▽

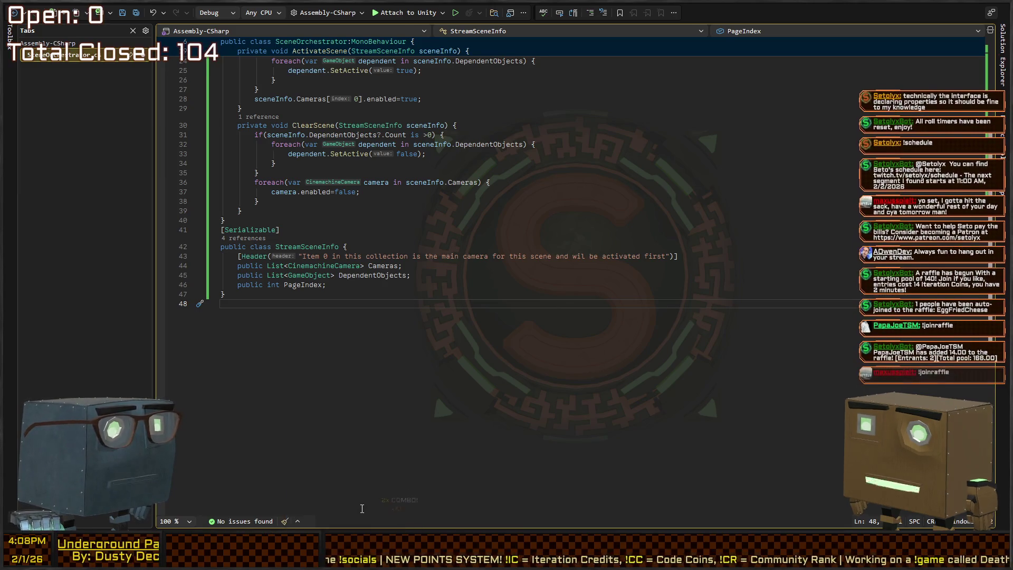
{"action": "left_click", "coordinate": [580, 290]}
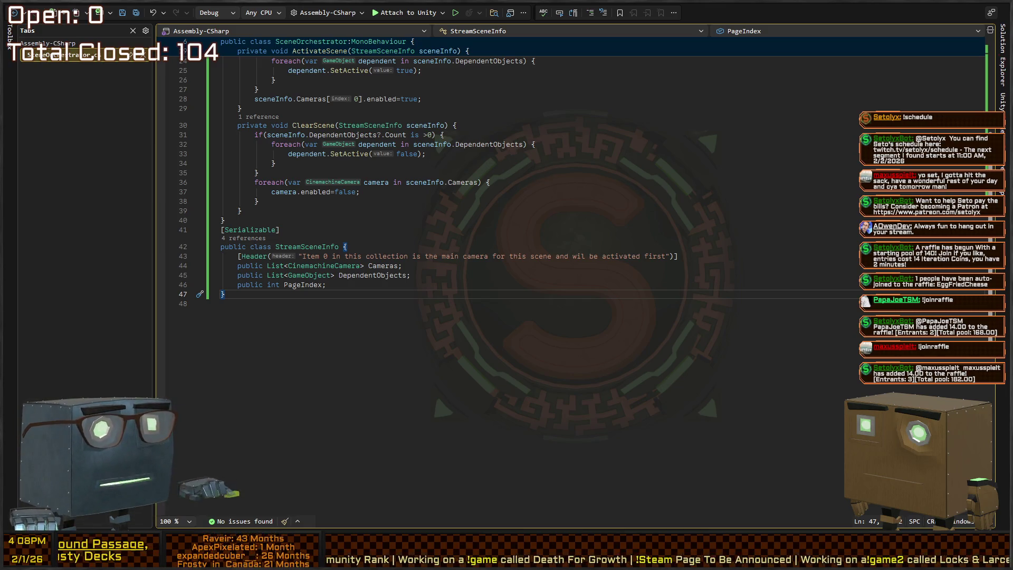
{"action": "key", "text": "alt+Tab"}
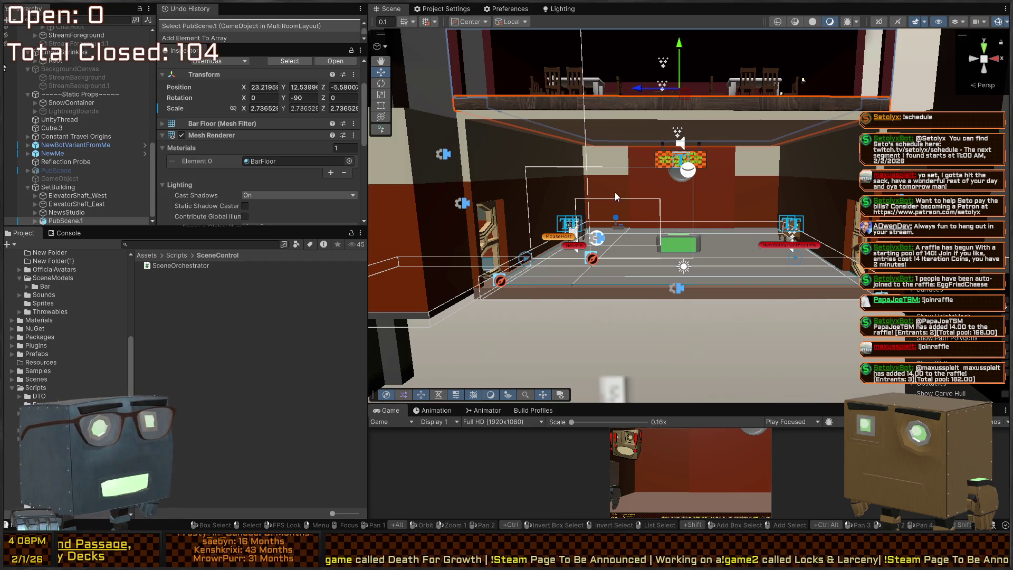
- Turn the Scene view camera toward the upper bar floor above the lower room
{"action": "mouse_move", "coordinate": [615, 197]}
{"action": "left_mouse_down"}
{"action": "mouse_move", "coordinate": [587, 219]}
{"action": "mouse_move", "coordinate": [655, 227]}
{"action": "mouse_move", "coordinate": [607, 202]}
{"action": "mouse_move", "coordinate": [637, 197]}
{"action": "left_mouse_up"}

△

> [Required work]: From the first line to the last, give the data again exactly, but without pictures.

> [Result]:
{"action": "left_click", "coordinate": [580, 290]}
{"action": "key", "text": "alt+Tab"}
- Turn the Scene view camera toward the upper bar floor above the lower room
{"action": "mouse_move", "coordinate": [615, 197]}
{"action": "left_mouse_down"}
{"action": "mouse_move", "coordinate": [587, 219]}
{"action": "mouse_move", "coordinate": [655, 227]}
{"action": "mouse_move", "coordinate": [607, 202]}
{"action": "mouse_move", "coordinate": [637, 197]}
{"action": "left_mouse_up"}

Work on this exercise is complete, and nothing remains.